= Required action =
Write out, word for word, the lines in the records below that start with the line containing "보험 부문 최고경영자(C" and end with the line containing "스트건’)과 소음기가 발견됐고 9mm 탄창 6개도 가방에", including both of those lines.

(Input data Opens)

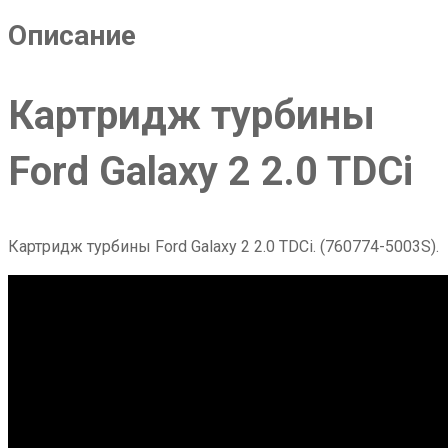
Описание
Картридж турбины
Ford Galaxy 2 2.0 TDCi
Картридж турбины Ford Galaxy 2 2.0 TDCi. (760774-5003S).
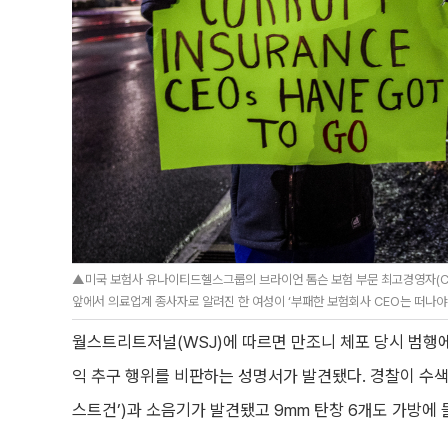
▲미국 보험사 유나이티드헬스그룹의 브라이언 톰슨 보험 부문 최고경영자(C
앞에서 의료업계 종사자로 알려진 한 여성이 ‘부패한 보험회사 CEO는 떠나야 
월스트리트저널(WSJ)에 따르면 만조니 체포 당시 범행
익 추구 행위를 비판하는 성명서가 발견됐다. 경찰이 수색
스트건’)과 소음기가 발견됐고 9mm 탄창 6개도 가방에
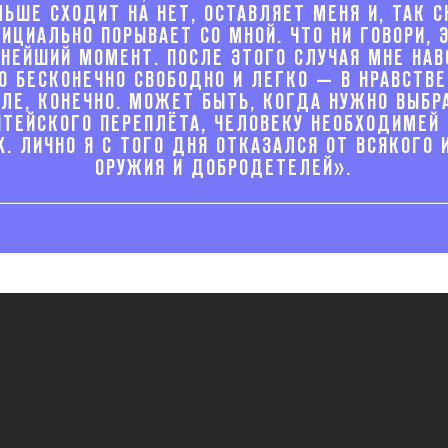
ЛЬШЕ СХОДИТ НА НЕТ, ОСТАВЛЯЕТ МЕНЯ И, ТАК С
ИЦИАЛЬНО ПОРЫВАЕТ СО МНОЙ. ЧТО НИ ГОВОРИ, 
НЕЙШИЙ МОМЕНТ. ПОСЛЕ ЭТОГО СЛУЧАЯ МНЕ НА
О БЕСКОНЕЧНО СВОБОДНО И ЛЕГКО — В НРАВСТВ
ЛЕ, КОНЕЧНО. МОЖЕТ БЫТЬ, КОГДА НУЖНО ВЫБР
ИТЕЙСКОГО ПЕРЕПЛЁТА, ЧЕЛОВЕКУ НЕОБХОДИМЕЙ 
Х. ЛИЧНО Я С ТОГО ДНЯ ОТКАЗАЛСЯ ОТ ВСЯКОГО 
ОРУЖИЯ И ДОБРОДЕТЕЛЕЙ».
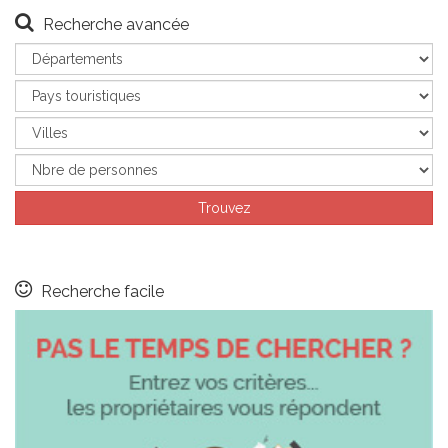
Recherche avancée
Recherche facile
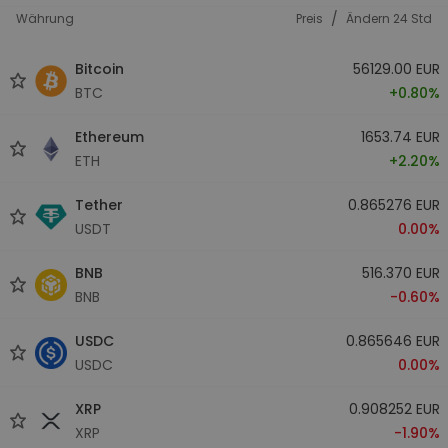
/
Währung
Preis
Ändern 24 Std
Bitcoin
56129.00 EUR
BTC
+0.80%
Ethereum
1653.74 EUR
ETH
+2.20%
Tether
0.865276 EUR
USDT
0.00%
BNB
516.370 EUR
BNB
-0.60%
USDC
0.865646 EUR
USDC
0.00%
XRP
0.908252 EUR
XRP
-1.90%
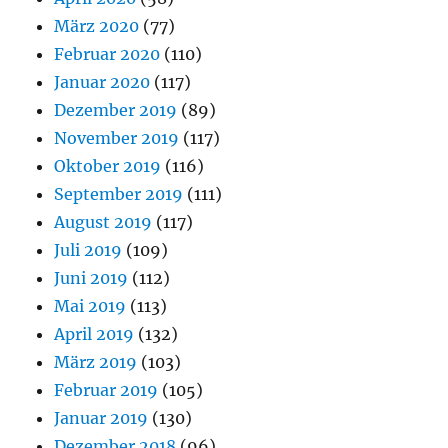
März 2020
(77)
Februar 2020
(110)
Januar 2020
(117)
Dezember 2019
(89)
November 2019
(117)
Oktober 2019
(116)
September 2019
(111)
August 2019
(117)
Juli 2019
(109)
Juni 2019
(112)
Mai 2019
(113)
April 2019
(132)
März 2019
(103)
Februar 2019
(105)
Januar 2019
(130)
Dezember 2018
(96)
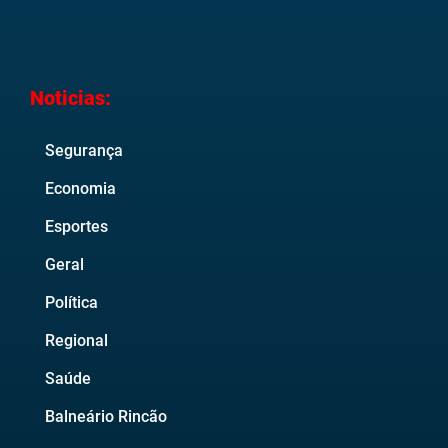
Noticias:
Segurança
Economia
Esportes
Geral
Política
Regional
Saúde
Balneário Rincão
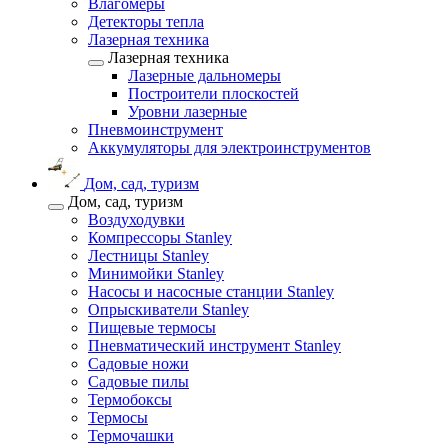
Влагомеры
Детекторы тепла
Лазерная техника
Лазерная техника
Лазерные дальномеры
Построители плоскостей
Уровни лазерные
Пневмоинструмент
Аккумуляторы для электроинструментов
Дом, сад, туризм
Дом, сад, туризм
Воздуходувки
Компрессоры Stanley
Лестницы Stanley
Минимойки Stanley
Насосы и насосные станции Stanley
Опрыскиватели Stanley
Пищевые термосы
Пневматический инструмент Stanley
Садовые ножи
Садовые пилы
Термобоксы
Термосы
Термочашки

(Input data Closes)

= Exercise response =
▲미국 보험사 유나이티드헬스그룹의 브라이언 톰슨 보험 부문 최고경영자(C
앞에서 의료업계 종사자로 알려진 한 여성이 ‘부패한 보험회사 CEO는 떠나야 
월스트리트저널(WSJ)에 따르면 만조니 체포 당시 범행
익 추구 행위를 비판하는 성명서가 발견됐다. 경찰이 수색
스트건’)과 소음기가 발견됐고 9mm 탄창 6개도 가방에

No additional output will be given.